A: Taxpayers have paid dearly, but they would have paid even more if policymakers had not been so aggressive. The bill for the government's response to the financial panic and Great Recession will ultimately total $1.8 trillion. This is huge; for context, it nearly equals the last two years of total economic output in Pennsylvania, New Jersey, and Delaware. And since the Treasury has borrowed to pay for this, it roughly doubled the nation's debt load.
But if policymakers had sat on their hands while the economy cratered, the cost would have been immeasurably greater. The Great Recession would have become a 1930s-style depression. Tax revenue would have shriveled and government spending would have ballooned automatically for existing income-support programs, forcing the Treasury to borrow far more than it did. We have big problems with deficits and debt that must be addressed, but those problems would be completely overwhelming if not for the government's aggressive reaction to the crisis.

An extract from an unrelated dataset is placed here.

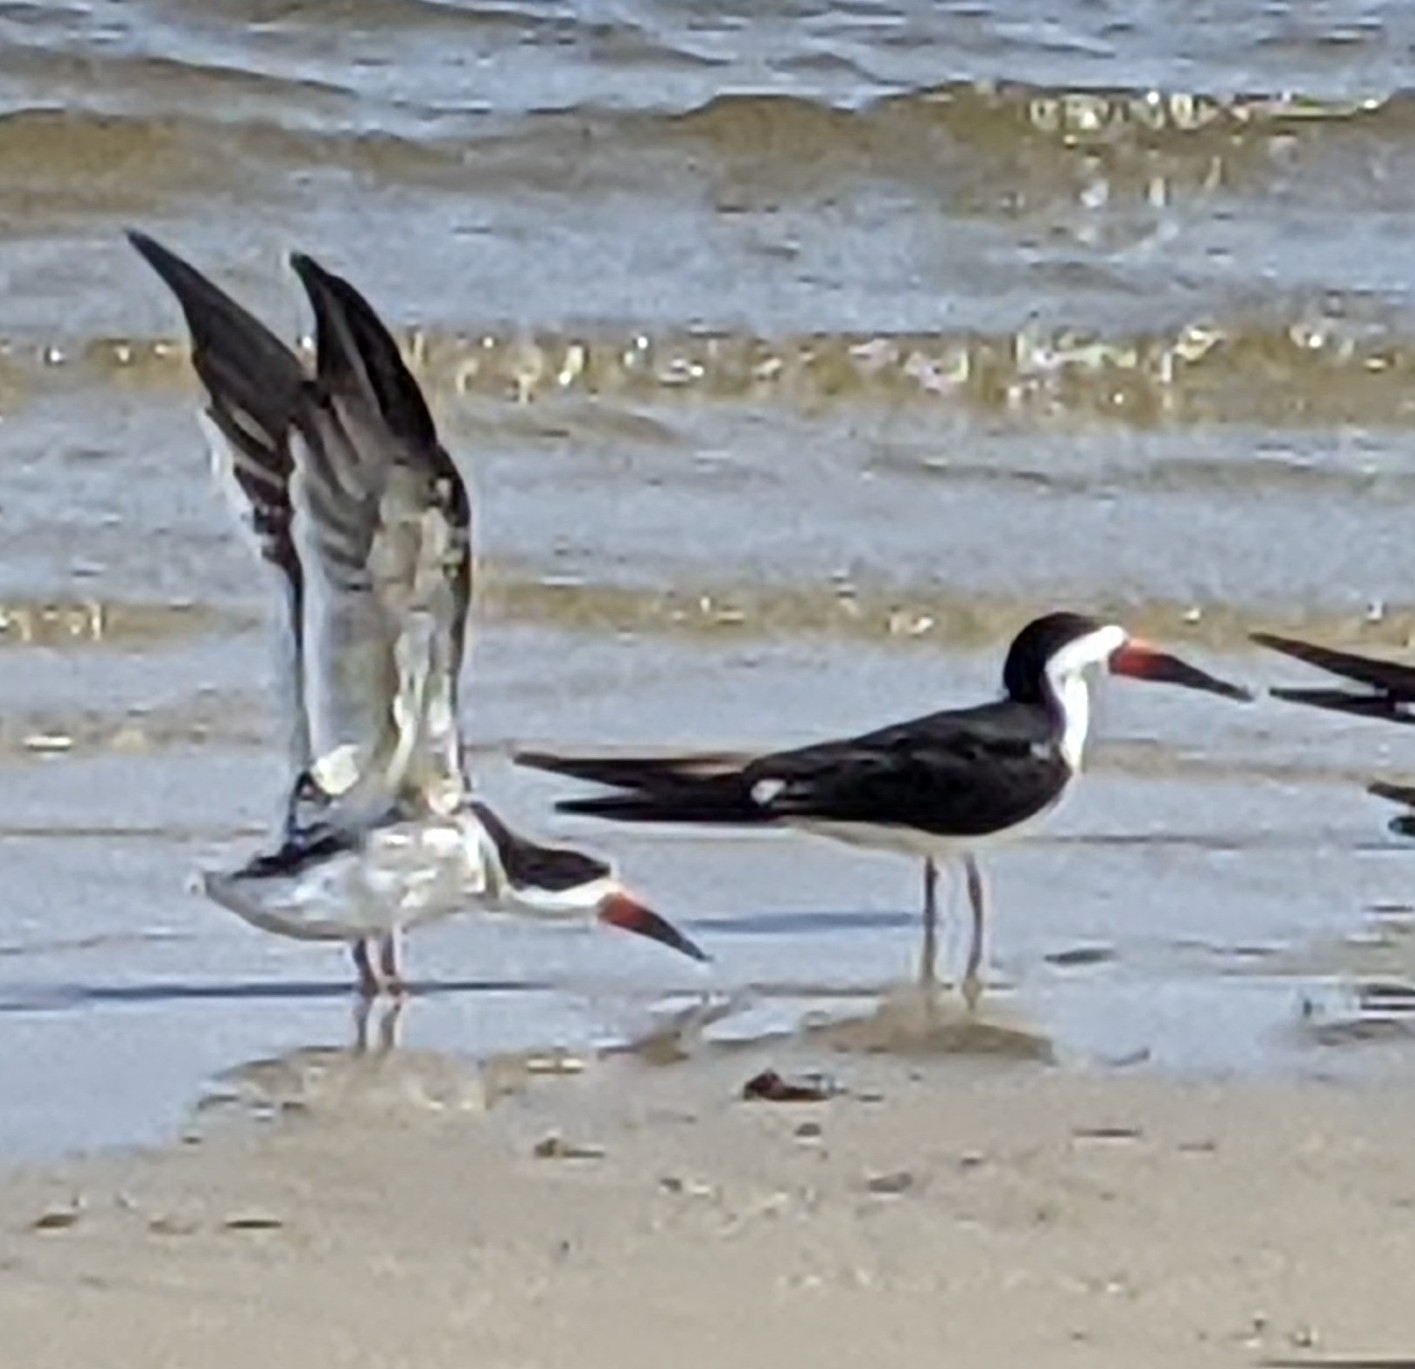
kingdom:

Q: Are we better off today than we were when President Obama took office?
A: By most measures, yes. Obama was inaugurated in January 2009, when the recession's slide was steepest. U.S. payrolls lost 820,000 jobs that month, affecting every industry and region, and the unemployment rate rose by a half percentage point. Stock prices had fallen nearly in half and house prices by a third.
Today the economy is still struggling, but the United States is adding about 100,000 jobs a month across nearly every industry and region. While unemployment remains much too high at more than 8 percent, it is stable. Stock prices are almost back to their prerecession highs and house prices are rising in earnest again. Household incomes are lower and poverty rates are higher than when Obama took office, but this only shows how far the economy had fallen by the start of the president's term.
Q: Will the economy perform better over the next four years under President Obama or President Romney?
A: It probably won't make a big difference. Whoever is elected will have to deal with our fiscal problems. This includes scaling back the so-called fiscal cliff - the massive tax increases and spending cuts scheduled to occur in 2013 - as well as raising the Treasury debt ceiling again and laying out a credible path for tax increases and spending cuts over the next decade to stabilize the nation's debt load. The political stars are aligned so that either President Obama or President Romney will have to address these issues in roughly the same way.
But here's the good news: If lawmakers tackle these fiscal issues responsibly, as I expect they will, the difficult choices made over the last four years will begin to pay off. The economic wrongs that got us into the mess have largely been righted. Businesses have cut costs and are highly profitable, banks are well capitalized, and household debt loads are about as low as they have ever been. It is important that future generations facing similar economic crises know where the credit for all this lies.